**Brief:** If a line in the material below has the word "estrutura", copy it.

= = =

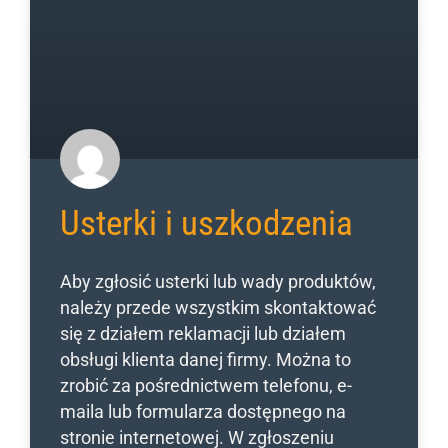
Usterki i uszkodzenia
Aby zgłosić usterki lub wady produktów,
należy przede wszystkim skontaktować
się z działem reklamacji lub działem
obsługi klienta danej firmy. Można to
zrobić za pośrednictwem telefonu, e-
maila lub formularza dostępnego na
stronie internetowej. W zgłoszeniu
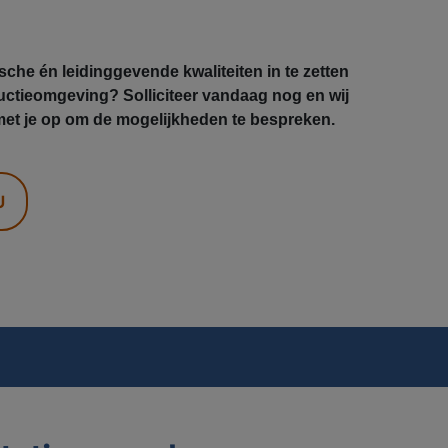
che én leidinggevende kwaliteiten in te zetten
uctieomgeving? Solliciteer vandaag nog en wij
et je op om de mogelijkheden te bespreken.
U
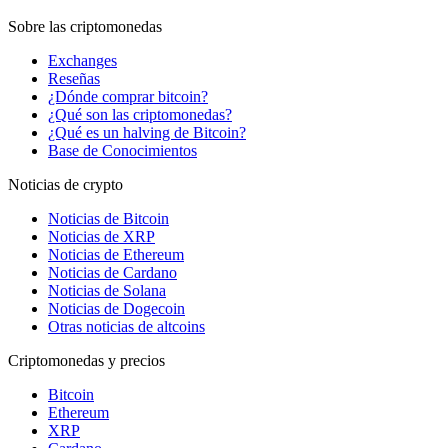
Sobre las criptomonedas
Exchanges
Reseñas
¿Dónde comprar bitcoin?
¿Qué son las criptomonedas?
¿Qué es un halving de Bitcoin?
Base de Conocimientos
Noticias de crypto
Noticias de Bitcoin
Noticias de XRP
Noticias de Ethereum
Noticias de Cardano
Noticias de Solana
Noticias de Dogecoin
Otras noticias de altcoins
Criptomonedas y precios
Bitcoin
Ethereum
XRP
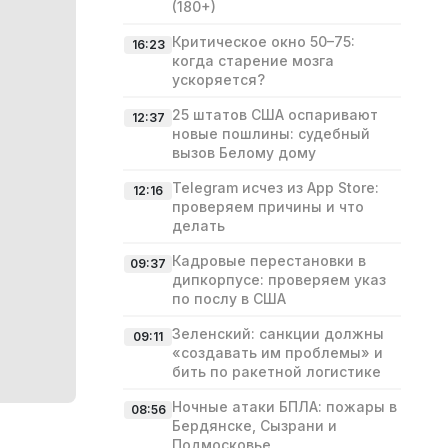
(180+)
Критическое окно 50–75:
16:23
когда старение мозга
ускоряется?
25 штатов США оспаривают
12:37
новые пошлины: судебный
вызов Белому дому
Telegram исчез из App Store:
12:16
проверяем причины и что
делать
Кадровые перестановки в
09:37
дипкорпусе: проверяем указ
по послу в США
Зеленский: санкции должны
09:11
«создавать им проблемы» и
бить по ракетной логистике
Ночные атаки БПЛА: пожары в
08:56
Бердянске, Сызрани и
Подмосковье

= = =

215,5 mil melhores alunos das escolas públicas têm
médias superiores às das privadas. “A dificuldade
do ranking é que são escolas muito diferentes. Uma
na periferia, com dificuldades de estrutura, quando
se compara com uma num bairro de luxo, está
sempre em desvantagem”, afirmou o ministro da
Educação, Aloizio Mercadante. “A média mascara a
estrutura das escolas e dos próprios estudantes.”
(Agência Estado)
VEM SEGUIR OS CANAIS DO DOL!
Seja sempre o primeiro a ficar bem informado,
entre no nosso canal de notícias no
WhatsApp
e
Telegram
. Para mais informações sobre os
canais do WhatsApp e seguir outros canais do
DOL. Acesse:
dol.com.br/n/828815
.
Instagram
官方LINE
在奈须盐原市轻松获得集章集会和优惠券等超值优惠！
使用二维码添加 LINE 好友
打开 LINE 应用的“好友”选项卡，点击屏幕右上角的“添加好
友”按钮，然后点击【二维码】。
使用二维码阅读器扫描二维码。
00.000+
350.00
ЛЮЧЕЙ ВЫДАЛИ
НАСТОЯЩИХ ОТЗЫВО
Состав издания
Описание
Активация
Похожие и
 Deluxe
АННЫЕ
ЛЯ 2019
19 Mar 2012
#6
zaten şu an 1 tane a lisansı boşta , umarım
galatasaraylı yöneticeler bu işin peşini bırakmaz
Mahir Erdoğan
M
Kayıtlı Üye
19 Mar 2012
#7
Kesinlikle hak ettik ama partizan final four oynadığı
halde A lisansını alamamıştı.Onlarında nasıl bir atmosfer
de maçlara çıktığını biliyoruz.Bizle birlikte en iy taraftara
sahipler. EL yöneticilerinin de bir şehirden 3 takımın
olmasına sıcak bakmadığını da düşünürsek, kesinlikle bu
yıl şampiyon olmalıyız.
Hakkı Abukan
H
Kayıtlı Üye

= = =

**Answer box:**
na periferia, com dificuldades de estrutura, quando
estrutura das escolas e dos próprios estudantes.”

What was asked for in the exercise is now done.